BoozeMenus goes behind the brand with Arturo Lomeli, the Founder of Clase Azul Tequila to get the inside scoop on how it came to be.
BoozeMenus: Can you give us a quick backstory on Clase Azul and how it came to be?
Arturo Lomeli: After years of research in Guadalajara, Mexico, I launched La Pinta with tequila which was modeled after the local Ponche de Granada, a mixture of pomegranate, sugar and alcohol. The drink was very delicious, but this business is quite challenging and sales were up and down. I needed to know more about marketing.
In the year 2000, I returned back to school and received a Master’s Degree in Marketing. I also spent one year studying to become what is known as a Master Distiller. All of this new knowledge proved to be a wise investment of time and money.

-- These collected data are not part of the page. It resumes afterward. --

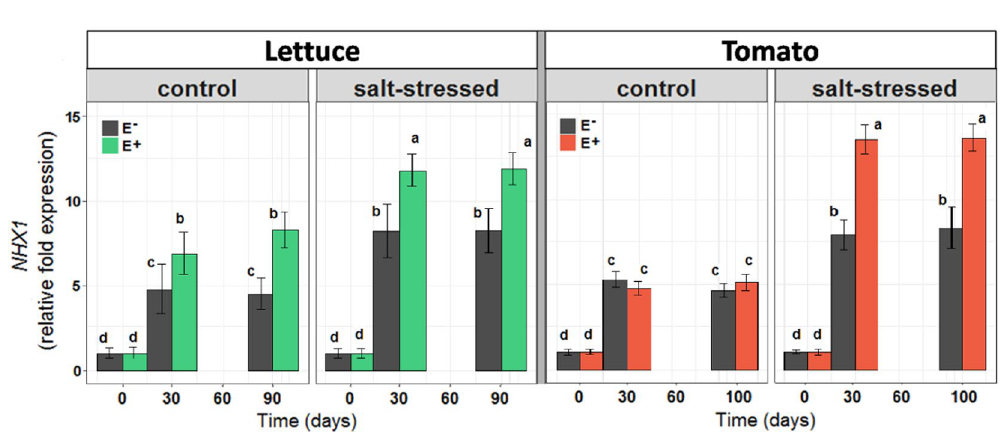
Figure 5. Effects of saline treatment (control vs. salt-stressed) and fungal inoculation (E − vs. E + plants) on the expression level of the NHX1 gene of lettuce and tomato plants along time. Different lowercase letters indicate, for each species separately, significant differences between treatments (Tukey HSD tests; α = 0.05). Values are means ± SE (n =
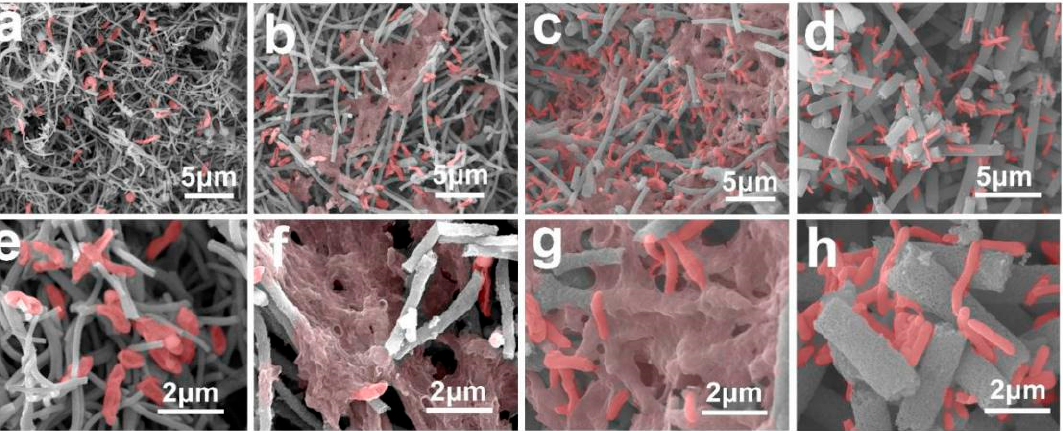
Figure 6. FESEM images of the bacterial cells adhered to the electrode surface after 14 days MFCs operation. ( a , e ) CPAN, ( b , f ) NPCF-1, ( c , g ) NPCF-2 and ( d , h ) NPCF-3.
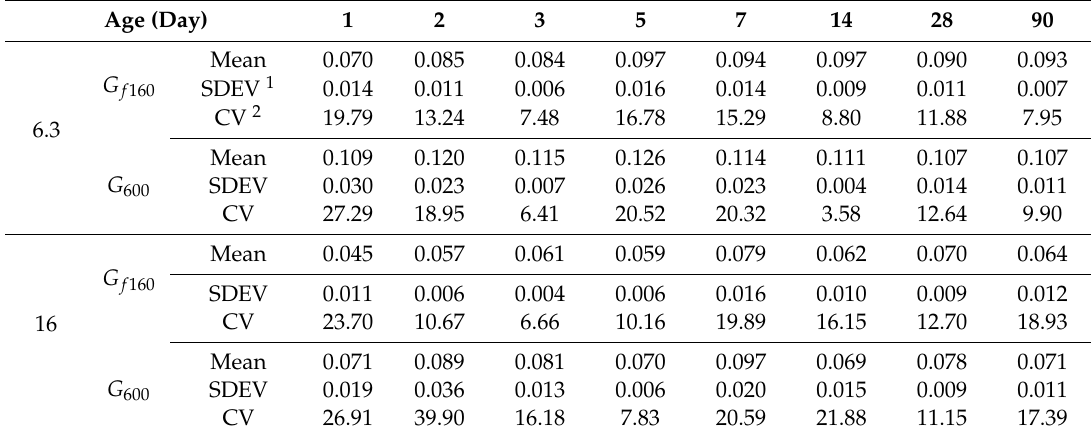
Table 2. Fracture energy (N / mm) vs. the age of the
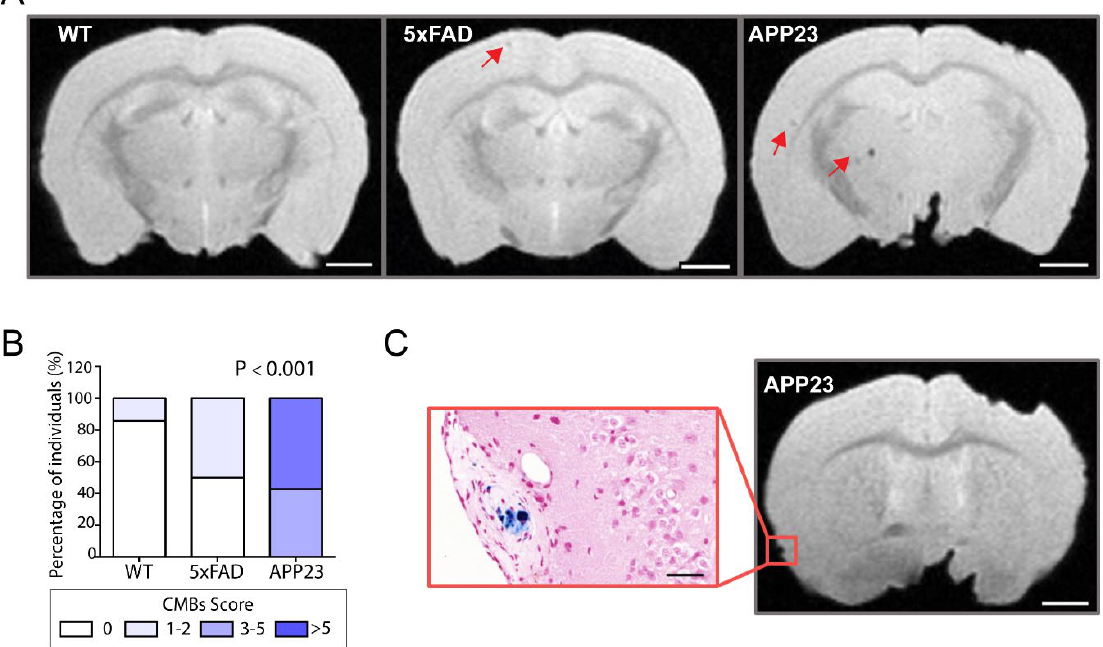
Figure 5. MRI detection of CAA-related cerebral microbleeds in 5xFAD and APP23 mice. ( A ) Representative T2* magnetic resonance images (MRI) of cerebral microbleeds (cMBs) in 20-month-old male WT, 5xFAD, and APP23 mice. cMBs are indicated with red arrows. Scale bar indicates 2 mm. ( B ) Distribution of cMBs in WT, 5xFAD, and APP23 mice, according to the percentage of individuals affected. N = 4–7/group. ( C ) Comparison of cMBs in APP23 mice T2* sequences and Prussian blue staining showing iron hemosiderin deposits. Scale bar indicates 2 mm and 40 μm.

Upon finishing my studies, I conceived the idea for Clase Azul Tequila Reposado. Clase Azul is a very unique spirit sold in a beautiful, ceramic bottle made by craftsmen. It is a treasure that lives on long after the tequila has been enjoyed.
Today, we own a factory in a small town in Mexico where we employ 75 workers…much of the town! We are very committed to this community and are always giving back to it to show our commitment to improving lives there.
My partners Juan Sanchez, John Hanson and I run our company like a small family business. Tomas, who runs our factory, owns 20% of the factory, so he feels the same commitment to quality as we do. The factory has a thriving business and produces many brands, including Avion and Casamigos.
Fast forward to 2008, and our business really got off the ground. At that time, in keeping with the high demand for quality, we launched the $1,200 Extra Añejo Ultra in Los Cabos. We sold our first 12 platinum, gold and silver embellished black ceramic bottles to the one gentleman. Simultaneously, we were featured in the Robb Report “The Best of the Best” segment. Also, in 2008, we entered the duty-free market and launched Plata, our silver, un-aged tequila.
Each of our tequilas have their own identity and are all very well received. Los Cabos and the United States have been excellent markets for us.
BM: You mentioned that you are in the same factory as Avion and Casamigos. What makes Clase Azul different?
AL: Clase Azul has it’s own yeast and a different process for cooking the agave. We also use different casks.
BM: What is the best way to enjoy each of the tequilas?
AL: The best way is when you’re happy, when you have something to celebrate, when your day is complete, when you want to toast to something. Clase Azul to me is related to achievements, the things that encourage you to want to be a better person. If you notice, the bottle resembles a trophy.
BM: You noted that the design was influenced by a candleholder. What other ways have you seen the finished bottles used?
AL: Many people turn them into lamps as they have done at El Toro Blanco. I’ve also seen them used as table legs, flower vases, and fountains.
BM: What are some of your favorite New York bars serving Clase Azul?
AL: El Toro Blanco, La Esquina, and Toloache which has some of the best, most authentic Mexican food. Haven on the roof of the Sanctuary Hotel is an amazing spot as is The Bowery Hotel. You can also get Clase Azul at Del Posto which is the best Italian restaurant.
BM: What’s your favorite cocktail for fall?
BM: Lastly, what can we expect from Clase Azul in the near future?
AL: We plan to launch a Mezcal in 2014. We are also continuing to work with our Cause Azul Foundation which supports craftsmanship in Mexican Communities.